What on Earth did Suffragette do wrong? Why is it that a film about one of the most important moments in women’s history doesn’t interest any women I know? Could it be that they’re turned off by films like this, that seem to shamelessly pander to them as much as they pander to the Academy Awards? Or could it be something a lot simpler, the fact that the trailers simply didn’t make the film look very good?
Set in the early 1900’s, Suffragette is the story of the fight for women’s rights, most notably the right to vote, and the escalation in tactics they used to try to get the attention their cause deserved. It also follows the lawmen who were trying to keep them in line, even if in some cases they were sympathetic to the suffragette’s cause.
I have to get something out-of-the-way. If (and when) Meryl Streep gets an Oscar nomination for this, I will be very annoyed. It sounds like a perfect match, Streep playing Emmeline Pankhurst, possibly the most important figure in the suffragette movement. It has awards written all over it, but it really shouldn’t. If you’ve seen the trailer, you’ve seen all of her scene (yes, scene, not scenes). She’s fine in the role, but it’s really not noteworthy.
In fact, fine but really not noteworthy pretty much describes this whole film. There are some decent emotional moments, but they don’t come close to doing the true events justice. The visuals are all nice, the period was recreated pretty well, but there was no significant stylistic choices. I’m really struggling to think of what else to comment on, because so little of the film has left an impression on me, something this film should have done. Also, after speaking to a number of people who are better informed on this subject than I am, this film seemingly fails to accurately portray these events, or even the social setting of the suffragette movement.

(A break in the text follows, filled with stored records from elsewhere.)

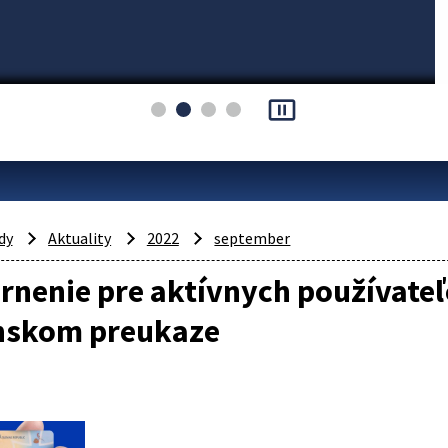
pause_presentation
dy
Aktuality
2022
september
nenie pre aktívnych používateľ
nskom preukaze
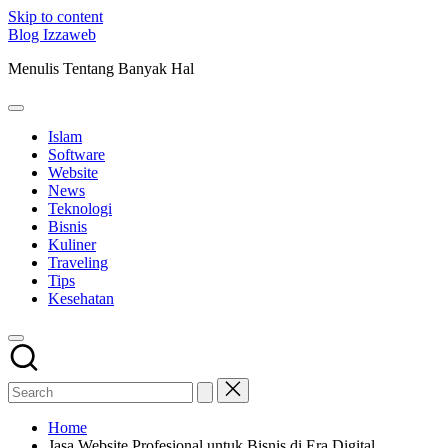
Skip to content
Blog Izzaweb
Menulis Tentang Banyak Hal
Islam
Software
Website
News
Teknologi
Bisnis
Kuliner
Traveling
Tips
Kesehatan
Home
Jasa Website Profesional untuk Bisnis di Era Digital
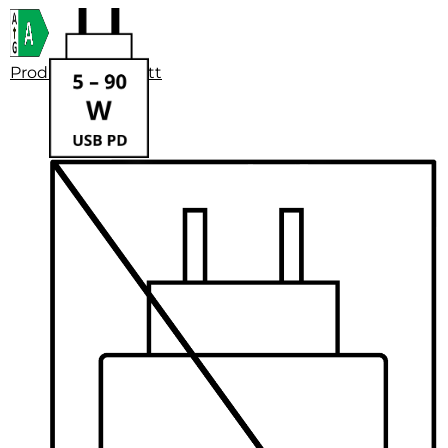
Produktdatenblatt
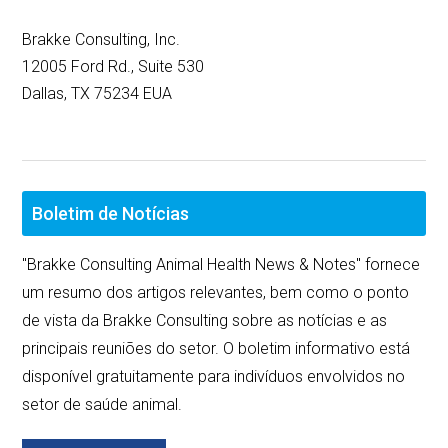
Brakke Consulting, Inc.
12005 Ford Rd., Suite 530
Dallas, TX 75234 EUA
Boletim de Notícias
"Brakke Consulting Animal Health News & Notes" fornece
um resumo dos artigos relevantes, bem como o ponto
de vista da Brakke Consulting sobre as notícias e as
principais reuniões do setor. O boletim informativo está
disponível gratuitamente para indivíduos envolvidos no
setor de saúde animal.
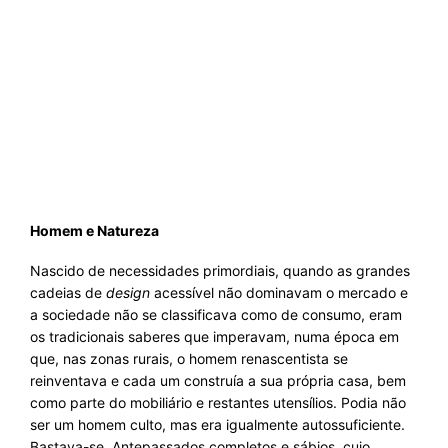
Homem e Natureza
Nascido de necessidades primordiais, quando as grandes
cadeias de
design
acessível não dominavam o mercado e
a sociedade não se classificava como de consumo, eram
os tradicionais saberes que imperavam, numa época em
que, nas zonas rurais, o homem renascentista se
reinventava e cada um construía a sua própria casa, bem
como parte do mobiliário e restantes utensílios. Podia não
ser um homem culto, mas era igualmente autossuficiente.
Bastava-se. Antepassados completos e sábios, cujo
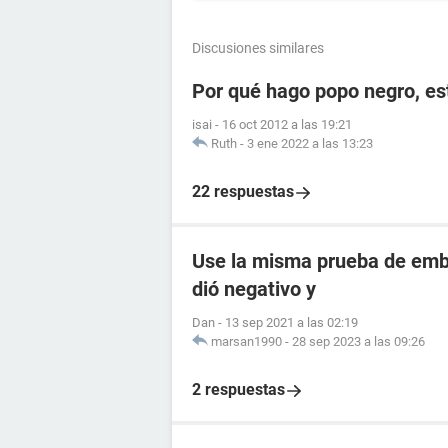
Discusiones similares
Por qué hago popo negro, e
isai
-
16 oct 2012 a las 19:21
Ruth
-
3 ene 2022 a las 13:23
22 respuestas
Use la misma prueba de emba
dió negativo y
Dan
-
13 sep 2021 a las 02:19
marsan1990
-
28 sep 2023 a las 09:26
2 respuestas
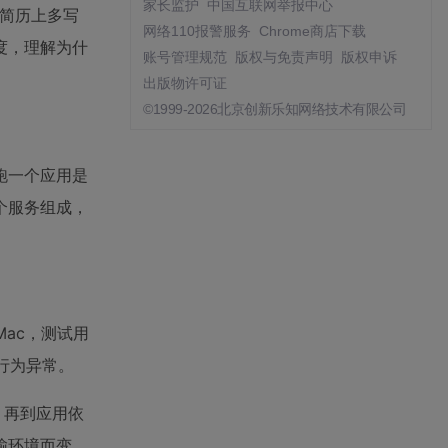
家长监护
中国互联网举报中心
了简历上多写
网络110报警服务
Chrome商店下载
度，理解为什
账号管理规范
版权与免责声明
版权申诉
出版物许可证
©1999-2026北京创新乐知网络技术有限公司
跑一个应用是
个服务组成，
ac，测试用
用行为异常。
，再到应用依
输环境而变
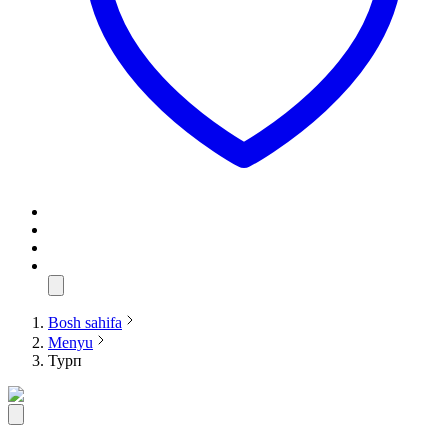
Bosh sahifa
Menyu
Турп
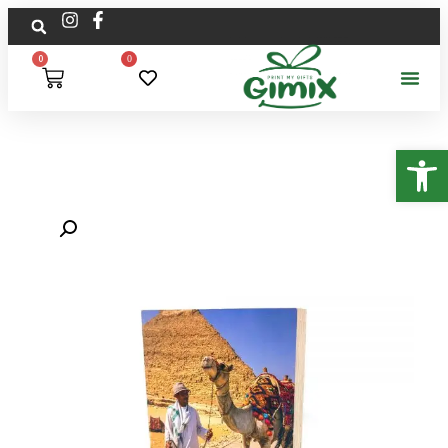
0
0
פתח סרגל נגישות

There is one more, quite damning thing I have to say about Suffragette. There were two positives I came away from this film feeling , and that was the performances of Ben Whishaw and Brendan Gleeson. While I do think it’s more important for a film to be good as a film, and not an important piece of social commentary, I’m pretty sure that coming away from a film called Suffragette talking about the two male actors wasn’t exactly what they had in mind.